Abstract:
Executive function, including working memory, attention and inhibitory control, is crucial for decision making, thinking and planning. Lisdexamfetamine, the prodrug of d-amphetamine, has been approved for treating attention-deficit hyperactivity disorder and binge eating disorder, but whether it improves executive function under non-disease condition, as well as the underlying pharmacokinetic and neurochemical properties, remains unclear. Here, using trial unique non-matching to location task and five-choice serial reaction time task of rats, we found lisdexamfetamine (p.o) enhanced spatial working memory and sustained attention under various cognitive load conditions, while d-amphetamine (i.p) only improved these cognitive performances under certain high cognitive load condition. Additionally, lisdexamfetamine evoked less impulsivity than d-amphetamine, indicating lower adverse effect on inhibitory control. In vivo pharmacokinetics showed lisdexamfetamine produced a relative stable and lasting release of amphetamine base both in plasma and in brain tissue, whereas d-amphetamine injection elicited rapid increase and dramatical decrease in amphetamine base levels. Microdialysis revealed lisdexamfetamine caused lasting release of dopamine within the medial prefrontal cortex (mPFC), whereas d-amphetamine produced rapid increase followed by decline to dopamine level. Moreover, lisdexamfetamine elicited more obvious efflux of noradrenaline than that of d-amphetamine. The distinct neurochemical profiles may be partly attributed to the different action of two drugs to membranous catecholamine transporters level within mPFC, detecting by Western Blotting. Taken together, due to its certain pharmacokinetic and catecholamine releasing profiles, lisdexamfetamine produced better pharmacological action to improving executive function. Our finding provided valuable evidence on the ideal pharmacokinetic and neurochemical characteristics of amphetamine-type psychostimulants in cognition enhancement.
摘要:
执行功能,包括工作记忆,注意和抑制控制,对决策至关重要,思考和规划。
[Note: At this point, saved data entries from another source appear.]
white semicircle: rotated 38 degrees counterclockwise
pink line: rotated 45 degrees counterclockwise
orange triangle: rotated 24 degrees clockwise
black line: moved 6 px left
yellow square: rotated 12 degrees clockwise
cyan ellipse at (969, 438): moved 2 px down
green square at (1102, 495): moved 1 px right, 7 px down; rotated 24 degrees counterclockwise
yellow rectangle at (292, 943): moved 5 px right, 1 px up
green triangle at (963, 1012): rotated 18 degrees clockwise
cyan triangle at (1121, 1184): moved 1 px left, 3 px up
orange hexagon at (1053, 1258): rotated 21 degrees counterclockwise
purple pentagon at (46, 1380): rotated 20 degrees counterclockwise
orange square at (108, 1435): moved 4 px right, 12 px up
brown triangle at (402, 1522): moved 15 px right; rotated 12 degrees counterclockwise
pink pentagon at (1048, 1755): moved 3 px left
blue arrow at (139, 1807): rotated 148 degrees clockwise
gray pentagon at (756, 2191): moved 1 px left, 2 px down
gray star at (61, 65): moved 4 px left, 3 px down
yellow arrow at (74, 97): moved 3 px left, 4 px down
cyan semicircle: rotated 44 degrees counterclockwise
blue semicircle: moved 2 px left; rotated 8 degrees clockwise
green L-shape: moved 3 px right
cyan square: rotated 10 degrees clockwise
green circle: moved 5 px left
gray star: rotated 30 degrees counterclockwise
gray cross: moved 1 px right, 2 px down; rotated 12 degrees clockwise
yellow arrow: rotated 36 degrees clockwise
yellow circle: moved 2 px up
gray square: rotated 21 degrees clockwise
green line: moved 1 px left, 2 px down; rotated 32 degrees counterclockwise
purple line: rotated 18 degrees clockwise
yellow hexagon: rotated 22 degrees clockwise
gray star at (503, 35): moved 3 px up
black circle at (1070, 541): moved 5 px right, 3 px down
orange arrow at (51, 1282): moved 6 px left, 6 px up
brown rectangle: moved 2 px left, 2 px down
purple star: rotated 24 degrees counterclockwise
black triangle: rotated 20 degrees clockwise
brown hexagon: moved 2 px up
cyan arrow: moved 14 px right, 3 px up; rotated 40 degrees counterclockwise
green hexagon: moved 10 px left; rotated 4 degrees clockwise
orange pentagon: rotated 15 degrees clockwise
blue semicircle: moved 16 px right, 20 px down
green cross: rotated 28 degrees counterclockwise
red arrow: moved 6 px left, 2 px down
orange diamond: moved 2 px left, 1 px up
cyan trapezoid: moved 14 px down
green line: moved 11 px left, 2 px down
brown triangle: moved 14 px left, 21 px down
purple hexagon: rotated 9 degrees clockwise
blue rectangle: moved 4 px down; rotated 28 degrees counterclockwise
Lisdexamfetamine,d-苯丙胺的前药,已被批准用于治疗注意力缺陷多动障碍和暴食症,但是它是否在非疾病状态下改善执行功能,以及潜在的药代动力学和神经化学性质,尚不清楚。这里,使用试验独特的非匹配定位任务和五选连续反应时间任务的大鼠,我们发现了lisdexamfetamine(p.o)在各种认知负荷条件下增强空间工作记忆和持续注意力,而d-苯丙胺(i.p)仅在某些高认知负荷条件下改善了这些认知表现。此外,lisdexamfetamine诱发的冲动比d-苯丙胺少,表明对抑制控制的不利影响较低。体内药代动力学显示,在血浆和脑组织中,右旋苯丙胺产生相对稳定和持久的苯丙胺碱释放,而d-苯丙胺注射引起苯丙胺碱水平的快速增加和急剧下降。微透析显示利德西非他明导致内侧前额叶皮质(mPFC)内多巴胺的持续释放,而d-苯丙胺产生快速增加,然后下降到多巴胺水平。此外,lisdexamfetamine引起的去甲肾上腺素外排比d-苯丙胺更明显。不同的神经化学谱可能部分归因于两种药物对mPFC内膜儿茶酚胺转运蛋白水平的不同作用。通过蛋白质印迹检测。一起来看,由于其某些药代动力学和儿茶酚胺释放谱,lisdexamfetamine产生更好的药理作用,以改善执行功能。我们的发现为苯丙胺型精神兴奋剂在认知增强中的理想药代动力学和神经化学特征提供了有价值的证据。